Starring: Hugh Jackman, Russell Crowe, Anne Hathaway
Length: 157 min.
IMDB Summary: In 19th-century France, Jean Valjean, who for decades has been hunted by the ruthless policeman Javert after he breaks parole, agrees to care for factory worker Fantine's daughter, Cosette. The fateful decision changes their lives forever.
With a stellar cast, visually-arresting sets and nuanced renditions of the beloved songs, Les Miserables brings the gripping story of Jean Valjean to life. Jackman was brilliant as Valjean, skillfully using pacing, tone and movement in his singing to convey the intense emotions that his character experiences. As a viewer, I found Jackman's rendition of "Who Am I?" especially gripping. Hathaway's portrayal of Fantine is also noteworthy. Despite the small amount of screen time her character has, Hathaway manages to elicit sniffles and tears with her rendition of "I Dreamed A Dream." Also touching is her duet with Jackman as she prepares to die. While Jackman and Hathaway gave the best performances, in my view, there were several other notable performances.
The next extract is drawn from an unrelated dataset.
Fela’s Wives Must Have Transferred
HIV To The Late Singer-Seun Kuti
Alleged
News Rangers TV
Sacha Baron Cohen and Helena Bonham Carter gave the audience some comedic relief, but walked a fine line with the humorous aspects of their characters. Unlike the stage production, the Les Mis film adaption treats the Thenaridiers as clever, devious crooks rather than bumbling idiots, which is more faithful to their portrayal in Hugo's novel. Still, Cohen and Carter manage to elicit laughs in a film dominated by emotional intensity. Another notable performance was that of Eddie Redmayne (Marius). Although his voice had a tendency to outshine that of Aaron Tveit (Enjolras) in rally scenes, Redmayne used singing to project emotion remarkably well, especially in the "Little Fall of Rain" scene with Samantha Barks (Eponine).
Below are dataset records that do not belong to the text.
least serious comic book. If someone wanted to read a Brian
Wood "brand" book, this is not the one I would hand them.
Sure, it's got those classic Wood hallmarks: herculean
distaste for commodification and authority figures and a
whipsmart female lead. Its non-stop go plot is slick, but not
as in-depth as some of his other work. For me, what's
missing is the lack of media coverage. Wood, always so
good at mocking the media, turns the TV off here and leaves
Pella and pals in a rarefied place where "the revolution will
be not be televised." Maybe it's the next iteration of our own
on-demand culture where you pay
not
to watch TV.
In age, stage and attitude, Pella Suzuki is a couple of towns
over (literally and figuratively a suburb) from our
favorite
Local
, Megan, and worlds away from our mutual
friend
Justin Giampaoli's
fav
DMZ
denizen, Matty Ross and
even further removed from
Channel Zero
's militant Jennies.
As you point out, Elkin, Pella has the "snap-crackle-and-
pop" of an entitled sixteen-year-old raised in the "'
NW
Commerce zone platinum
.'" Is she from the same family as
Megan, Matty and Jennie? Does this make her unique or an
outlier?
Most of the casting for Les Miserables was spot-on, including that of Amanda Seyfried as Cosette and Daniel Huttlestone as Gavroche. However, I thought Russell Crowe as Javert gave a flat performance musically, especially in numbers such as "Stars." I'd hoped that Crowe's vocal performance would at least equal Jackman's in terms of voice placement, breath control and quality, but Jackman easily surpassed Crowe, reducing the oomph of numbers such as "The Confrontation." I also thought that Samantha Barks made "On My Own" into an American Idol number instead of seizing the opportunity to act through her singing and using artistic license with the original score. In general, a criticism of the film is the choppy nature of the French Revolution portion, where one song folds into another with little context. It feels as if Hooper was pressed for time and just wanted to record the songs, then pack up and leave. I thought the French Revolution portion felt rushed, with viewers barely getting to know Enjolras and the rebels before they fight and die.
With that said, Les Miserables is a must-see. Although the stage musical will always have a special place in my heart, Tom Hooper's film adaption of Les Miserables is truly a masterpiece of our time.
Prostitution is portrayed as a filthy, wretched business, with the prostitutes ugly and cheap. Fantine sees her first customer. Nothing graphic is shown. The camera focuses on Fantine's face while the act occurs. The scene lasts a few seconds. Another man bullies Fantine after she rejects his advances. The police arrive just in time. At the Thenaridiers' inn, a cat's tail is chopped off and added to a stew for customers. A trashy woman and a man dressed as Santa Claus are briefly glimpsed in bed. In the French Revolution portion, a boy is shot by the enemy. Men are stabbed and shot during the fight. Valjean enters a sewer to save Marius' life. The two emerge covered in mud and feces.